DOCUMENT EXCERPT:
The House of Wolves and Dark Below expansions were equally lightweight, containing only a few missions that covered environments we’d already been to a bunch of times anyway. It wasn’t until The Taken King that Bungie showed what Destiny was capable of. Turns out a loot-based shooter across a shared world is pretty amazing when you’ve got a compelling villain to fight and a cast of characters you actually believe in and empathise with. Too bad it took so long to get there.

Destiny 2 came along after Rise of Iron and seemed determined to continue this trajectory. While it was still infatuated by proper nouns and highfalutin sci-fi fantasy bullshit, its bedrock of lovable characters and familiar locations didn’t demand an understanding of the lore to have fun. That was more than enough to keep me infatuated until the release of Shadowkeep. After this, I checked out and missed the likes of Beyond Light and Witch Queen, returning with the launch of Lightfall and a sad reminder of Destiny at its very worst. The story makes no sense, missions are dry and repetitive, and Bungie seems determined to throw away any and all potential. What happened?

lightfall raid-1

It was hard to ignore the anticipation for Lightfall ahead of release. Fans were building it up as the penultimate chapter in a battle of Light versus Darkness set to raise the stakes like never before. The Witness was at our door and ready to crush the galaxy beneath its thumb, but instead it meandered through a handful of cutscenes before appearing at the end to steal the thing we’d spent several hours searching for. Campaign levels boil down to an extended tutorial for a mystical new power that the lore never bothers to explain or justify, expecting us to nod along and wonder why we’re ignoring the obvious genocide waiting at our feet.

Each mission was a string of following instructions, shooting everything, and hoping the mix of characters yapping away in your ear would eventually make sense. There was no urgency to finish the fight or stand alongside the allies you’d spent years standing beside. None even bother to check in once you get to Neptune, nor do they question your presence back at The Tower to pick up new quests despite the entire system currently burning to the ground. I get that live-service shooters like this need to extend our disbelief when the narrative operates amidst a platform that houses past, present, future, but the carefree attitude of Lightfall and its complete lack of comprehension drags down a final chapter we’ve yet to even glimpse. The unfolding season is going to have a hard time recovering from this disastrous introduction.

Destiny 2 Lightfall Season Of Defiance Keyart

Despite my ample misgivings for the original Destiny, I still love it dearly for all the time I spent with it. After all these years though I hoped Bungie had moved beyond its flaws and was poised never to repeat them. Lightfall however, is a bizarre tribute to past mistakes that once almost doomed Destiny’s potential for good. Before launch, it seemed like nothing could go wrong, and all the pieces were in place for a sweeping space opera with obvious good guys for us to root for and baddies we were bound to vanquish. Dreams were instead washed away with half-baked mission design that sits awkwardly alongside some of the worst culprits from almost a decade ago.

EXERCISE INSTRUCTIONS:
1) Answer these from the Lightfall review:
(a) Which expansion first showed what Destiny was capable of?
(b) Until which release did the writer stay hooked on Destiny 2 before checking out?
(c) Where do you get to when none of your allies bother to check in?
2) Please copy the part of the Lightfall review that begins at "Each mission was" and stops after "this disastrous introduction.", replacing "Neptune" with "Mars".
The lines that follow are taken from a separate source.

INFORMATION GIVEN:
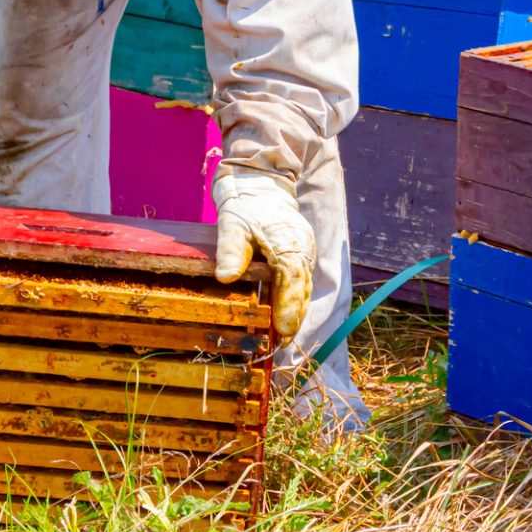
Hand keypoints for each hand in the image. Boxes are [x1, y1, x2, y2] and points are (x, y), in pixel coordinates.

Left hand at [211, 167, 314, 344]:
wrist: (263, 186)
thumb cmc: (246, 206)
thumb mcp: (232, 223)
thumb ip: (231, 250)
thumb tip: (225, 276)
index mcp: (289, 242)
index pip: (292, 279)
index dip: (289, 306)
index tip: (282, 330)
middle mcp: (303, 250)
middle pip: (302, 290)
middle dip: (292, 319)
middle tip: (279, 345)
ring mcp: (306, 254)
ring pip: (304, 290)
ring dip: (294, 315)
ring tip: (281, 340)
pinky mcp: (302, 258)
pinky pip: (301, 285)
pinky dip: (294, 303)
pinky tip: (283, 321)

SOLUTIONS TO THE TASKS:
1)
(a) The Taken King
(b) Shadowkeep
(c) Neptune

2)
Each mission was a string of following instructions, shooting everything, and hoping the mix of characters yapping away in your ear would eventually make sense. There was no urgency to finish the fight or stand alongside the allies you’d spent years standing beside. None even bother to check in once you get to Mars, nor do they question your presence back at The Tower to pick up new quests despite the entire system currently burning to the ground. I get that live-service shooters like this need to extend our disbelief when the narrative operates amidst a platform that houses past, present, future, but the carefree attitude of Lightfall and its complete lack of comprehension drags down a final chapter we’ve yet to even glimpse. The unfolding season is going to have a hard time recovering from this disastrous introduction.